Il 17 dicembre le forze armate siriane, appoggiate da russi e iraniani, hanno completato la liberazione di Aleppo da Al Nusra e altri gruppi terroristici. Dopo che l’amministrazione Obama si è sistematicamente rifiutata di distinguere tra i cosiddetti “ribelli moderati” e i terroristi, e di concordare misure congiunte per rimuovere Al Nusra da Aleppo orientale, a Damasco non restava altra opzione che quella militare, per quanto cruenta questa fosse.

Secondo il generale russo Sergej Rudskoj, capo di Stato Maggiore, in quella stessa data sono stati evacuati quasi 110 mila civili, circa 3400 membri dell’opposizione moderata hanno deposto le armi e oltre tremila di essi sono stati amnistiati. Migliaia di miliziani sono partiti alla volta di zone ancora tenute dai ribelli.

Sempre il 17 dicembre il Consiglio di Sicurezza dell’ONU ha votato all’unanimità una risoluzione che autorizza l’invio di osservatori neutrali dell’ONU ad Aleppo per presenziare alla continuazione dell’evacuazione. Ora si spera che possa iniziare una nuova fase, compreso un cessate il fuoco, colloqui politici, azioni anti-terrorismo e fornitura di aiuti. Si sta già formando un gruppo per negoziare un accordo-quadro sul futuro della Siria, di cui fanno parte Russia, Turchia, Iran e Kazakistan. I Presidenti di questi quattro Paesi hanno concordato come obiettivo a medio termine un accordo per il cessate il fuoco in Siria. Il gruppo dovrebbe tenere i primi colloqui formali con l’opposizione siriana il 27 dicembre. Ma secondo la Tass, ci sono già stati almeno due incontri ad Astana, nel Kazakistan, nel 2015.

Il ministro degli Esteri russo Sergej Lavrov e i suoi colleghi turco e iraniano hanno chiesto alla comunità internazionale di inviare aiuti umanitari, ma fino ad oggi i paesi occidentali non hanno accompagnato le lacrime di coccodrillo sui civili di Aleppo con misure di sollievo concrete.
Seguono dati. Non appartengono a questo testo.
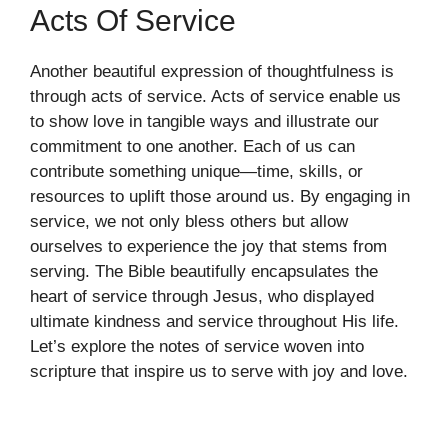
Acts Of Service
Another beautiful expression of thoughtfulness is
through acts of service. Acts of service enable us
to show love in tangible ways and illustrate our
commitment to one another. Each of us can
contribute something unique—time, skills, or
resources to uplift those around us. By engaging in
service, we not only bless others but allow
ourselves to experience the joy that stems from
serving. The Bible beautifully encapsulates the
heart of service through Jesus, who displayed
ultimate kindness and service throughout His life.
Let’s explore the notes of service woven into
scripture that inspire us to serve with joy and love.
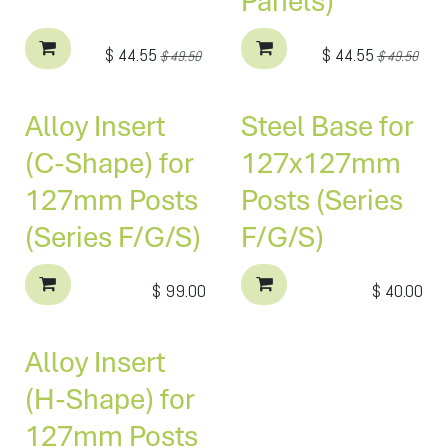
Panels)
$
44.55
$
44.55
$
49.50
$
49.50
Alloy Insert
Steel Base for
(C-Shape) for
127x127mm
127mm Posts
Posts (Series
(Series F/G/S)
F/G/S)
$
99.00
$
40.00
Alloy Insert
(H-Shape) for
127mm Posts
Per quanto riguarda il ruolo degli Stati Uniti, resta da vedere se nelle quattro settimane e mezzo che gli rimangono, il Presidente Obama manterrà l’impegno di fornire armi letali e sostegno finanziario ai ribelli e altre “forze straniere” che appoggino le operazioni militari americane in Siria.

Un segnale sinistro è la riconquista di Palmira da parte dell’Isis, con un attacco sferrato quando le forze siriane erano concentrate su Aleppo. Le forze jihadiste hanno potuto muovere su Palmira da Raqqa, dopo che la coalizione a guida americana aveva sospeso le operazioni militari sulla roccaforte dell’Isis.